Measures taken by central banks in the past, under the influence or control of the state, to lower interest costs or to reduce the overall debt burden, have ranged from straightforward interest rate reductions to purchasing government bonds in secondary markets and to direct monetisation of government debt.  
To be able to resist this political pressure, central banks have traditionally been granted a high degree of independence. This was, among other things, a response to the experiences of the 1970s and 1980s. This era of oil price shocks posed a major challenge to monetary policy-makers. It became apparent that countries with independent central banks had much lower inflation rates – and similar or even higher growth – than countries whose central bank was answerable to the government.  
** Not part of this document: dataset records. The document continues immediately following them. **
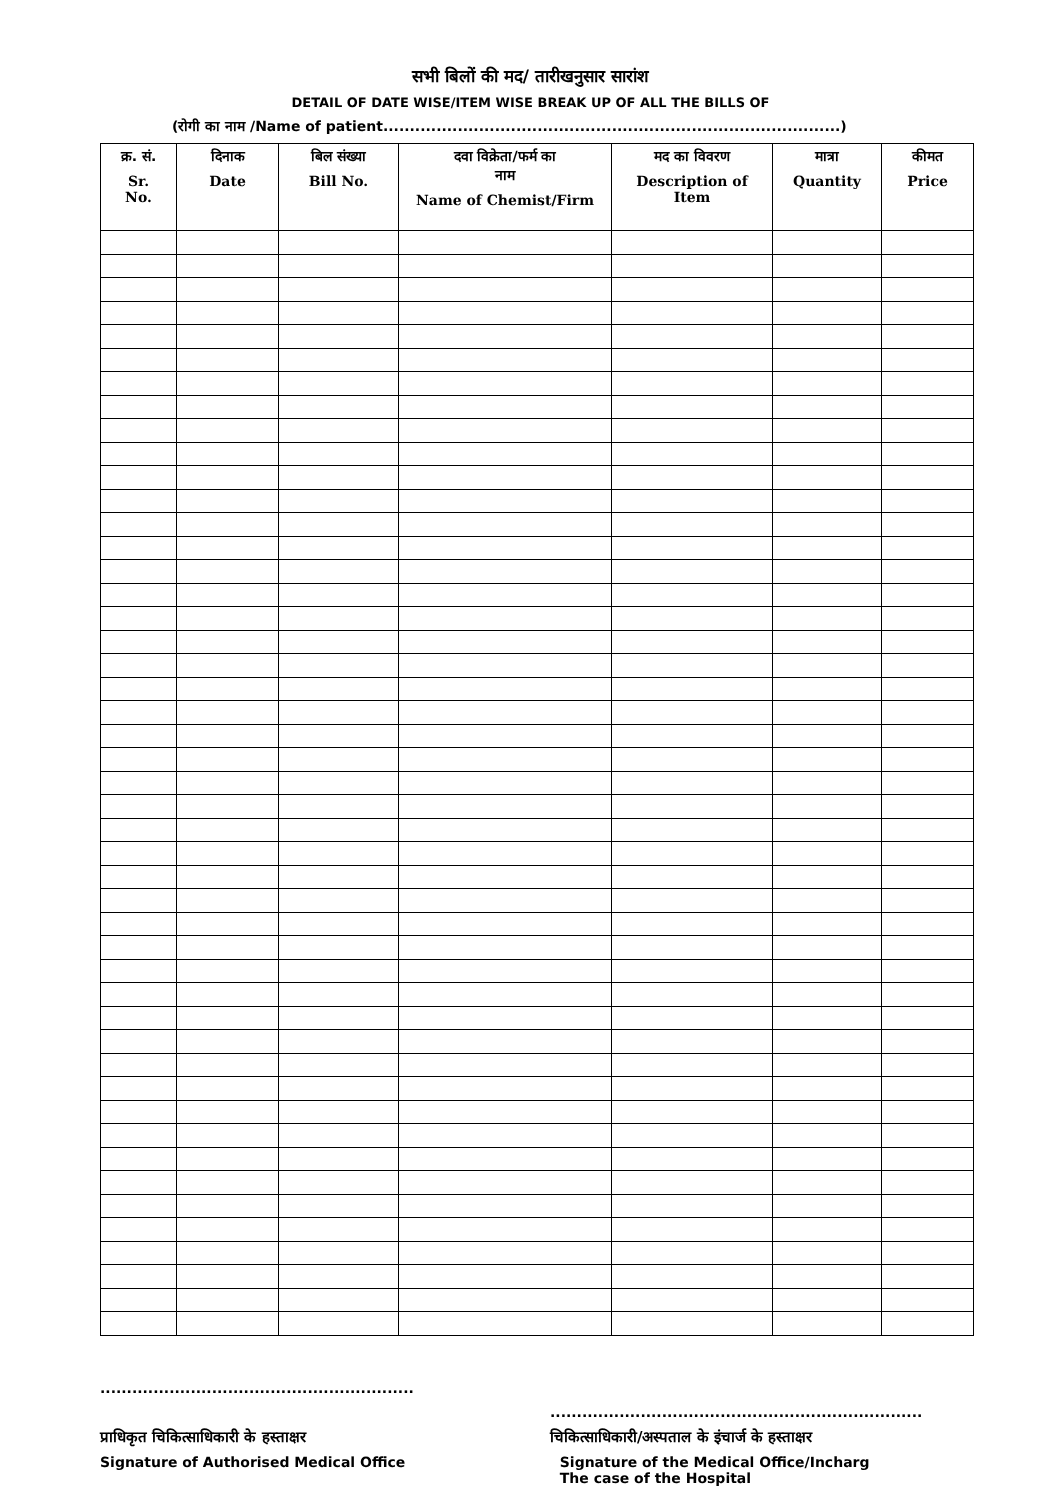सभी बिलों की मद/ तारीखनुसार सारांश
DETAIL OF DATE WISE/ITEM WISE BREAK UP OF ALL THE BILLS OF
(रोगी का नाम /Name of patient......................................................................................)
| क्र. सं. Sr. No. | दिनाक Date | बिल संख्या Bill No. | दवा विक्रेता/फर्म का नाम Name of Chemist/Firm | मद का विवरण Description of Item | मात्रा Quantity | कीमत Price |
| --- | --- | --- | --- | --- | --- | --- |
...........................................................
प्राधिकृत चिकित्साधिकारी के हस्ताक्षर
Signature of Authorised Medical Office
......................................................................
चिकित्साधिकारी/अस्पताल के इंचार्ज के हस्ताक्षर
Signature of the Medical Office/Incharg
The case of the Hospital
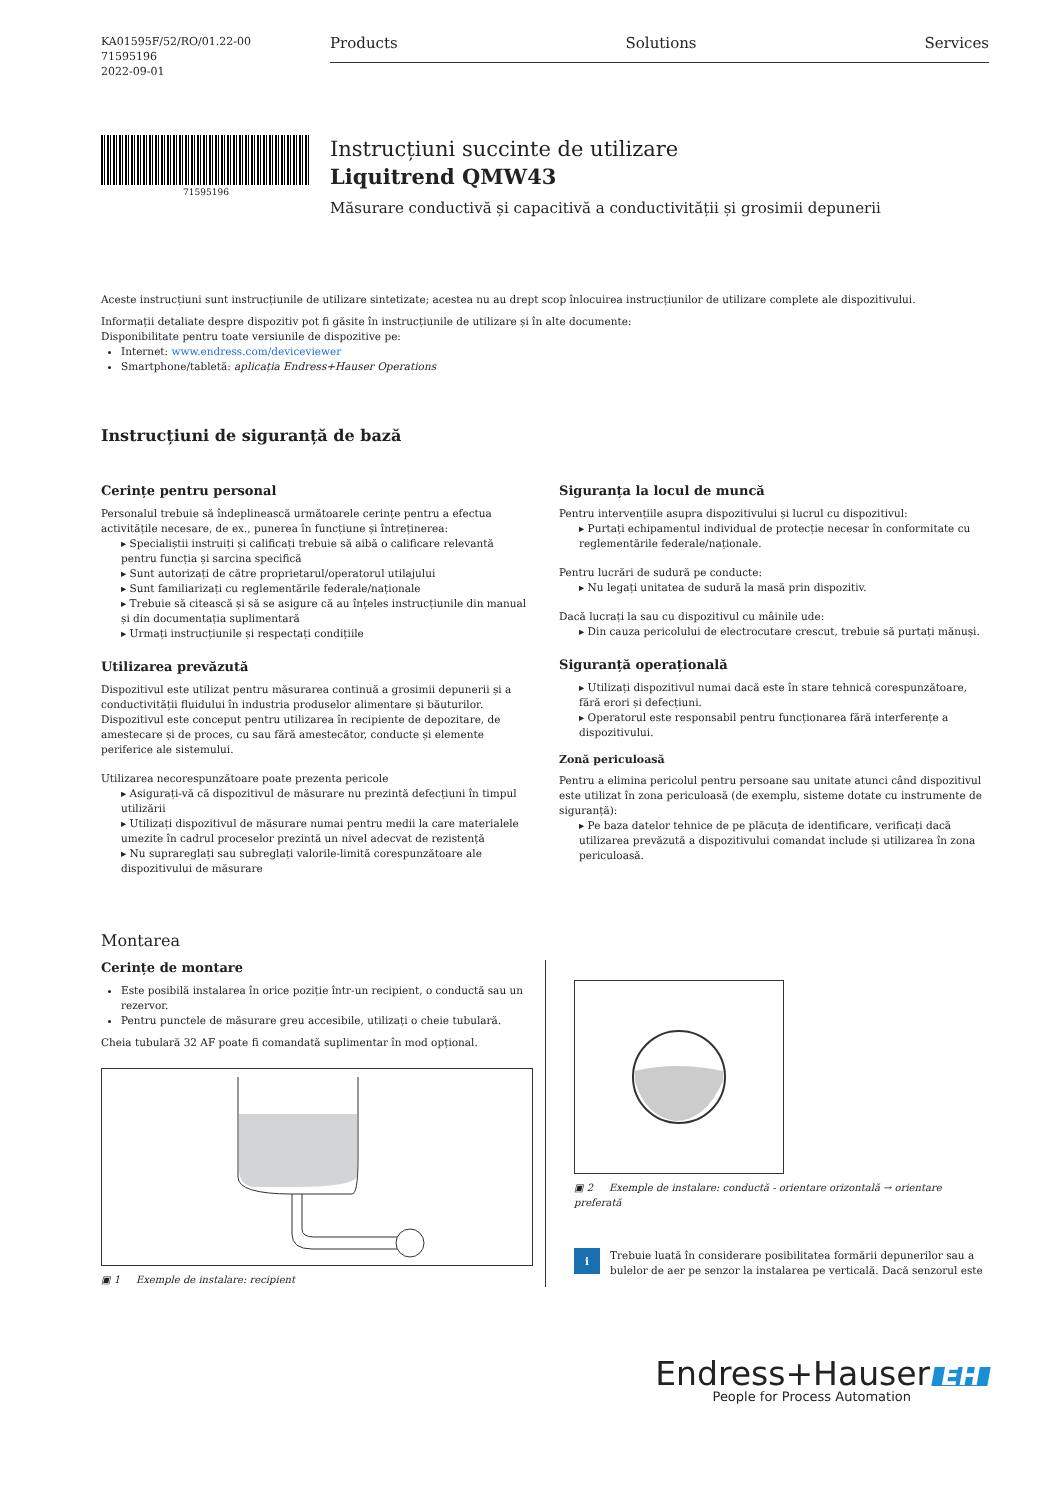KA01595F/52/RO/01.22-00
71595196
2022-09-01
Products Solutions Services
71595196
Instrucțiuni succinte de utilizare
Liquitrend QMW43
Măsurare conductivă și capacitivă a conductivității și grosimii depunerii
Aceste instrucțiuni sunt instrucțiunile de utilizare sintetizate; acestea nu au drept scop înlocuirea instrucțiunilor de utilizare complete ale dispozitivului.
Informații detaliate despre dispozitiv pot fi găsite în instrucțiunile de utilizare și în alte documente:
Disponibilitate pentru toate versiunile de dispozitive pe:
Internet: www.endress.com/deviceviewer
Smartphone/tabletă: aplicația Endress+Hauser Operations
Instrucțiuni de siguranță de bază
Cerințe pentru personal
Personalul trebuie să îndeplinească următoarele cerințe pentru a efectua activitățile necesare, de ex., punerea în funcțiune și întreținerea:
▸ Specialiștii instruiți și calificați trebuie să aibă o calificare relevantă pentru funcția și sarcina specifică
▸ Sunt autorizați de către proprietarul/operatorul utilajului
▸ Sunt familiarizați cu reglementările federale/naționale
▸ Trebuie să citească și să se asigure că au înțeles instrucțiunile din manual și din documentația suplimentară
▸ Urmați instrucțiunile și respectați condițiile
Utilizarea prevăzută
Dispozitivul este utilizat pentru măsurarea continuă a grosimii depunerii și a conductivității fluidului în industria produselor alimentare și băuturilor. Dispozitivul este conceput pentru utilizarea în recipiente de depozitare, de amestecare și de proces, cu sau fără amestecător, conducte și elemente periferice ale sistemului.
Utilizarea necorespunzătoare poate prezenta pericole
▸ Asigurați-vă că dispozitivul de măsurare nu prezintă defecțiuni în timpul utilizării
▸ Utilizați dispozitivul de măsurare numai pentru medii la care materialele umezite în cadrul proceselor prezintă un nivel adecvat de rezistență
▸ Nu supra­reglați sau subreglați valorile-limită corespunzătoare ale dispozitivului de măsurare
Siguranța la locul de muncă
Pentru intervențiile asupra dispozitivului și lucrul cu dispozitivul:
▸ Purtați echipamentul individual de protecție necesar în conformitate cu reglementările federale/naționale.
Pentru lucrări de sudură pe conducte:
▸ Nu legați unitatea de sudură la masă prin dispozitiv.
Dacă lucrați la sau cu dispozitivul cu mâinile ude:
▸ Din cauza pericolului de electrocutare crescut, trebuie să purtați mănuși.
Siguranță operațională
▸ Utilizați dispozitivul numai dacă este în stare tehnică corespunzătoare, fără erori și defecțiuni.
▸ Operatorul este responsabil pentru funcționarea fără interferențe a dispozitivului.
Zonă periculoasă
Pentru a elimina pericolul pentru persoane sau unitate atunci când dispozitivul este utilizat în zona periculoasă (de exemplu, sisteme dotate cu instrumente de siguranță):
▸ Pe baza datelor tehnice de pe plăcuța de identificare, verificați dacă utilizarea prevăzută a dispozitivului comandat include și utilizarea în zona periculoasă.
Montarea
Cerințe de montare
Este posibilă instalarea în orice poziție într-un recipient, o conductă sau un rezervor.
Pentru punctele de măsurare greu accesibile, utilizați o cheie tubulară.
Cheia tubulară 32 AF poate fi comandată suplimentar în mod opțional.
▣ 1 Exemple de instalare: recipient
▣ 2 Exemple de instalare: conductă - orientare orizontală → orientare preferată
i
Trebuie luată în considerare posibilitatea formării depunerilor sau a bulelor de aer pe senzor la instalarea pe verticală. Dacă senzorul este
Endress+Hauser EH
People for Process Automation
Central bank independence is therefore essential to inspire confidence that the central bank will keep inflation low. However, a high government debt burden can generate doubts about its actual independence and undermine its credibility, even if it has not actually changed its monetary policy course. Once doubts arise about of the monetary policymakers’ capability to defend their independence against political interference, they risk losing control of inflation expectations and thus over inflation itself."
That's the Deutsche Bundesbank speaking - the rock-solid guardian of German economic stability right up to   when the Germans were bounced into the Euro.

My advice? Get down to the building society, draw out all your cash, and get yourself some of these:


Yes, I know - easier said than done. Personally I'm going to contact the Major's old mucker Mr Gomulka who apparently has a lock-up full of them.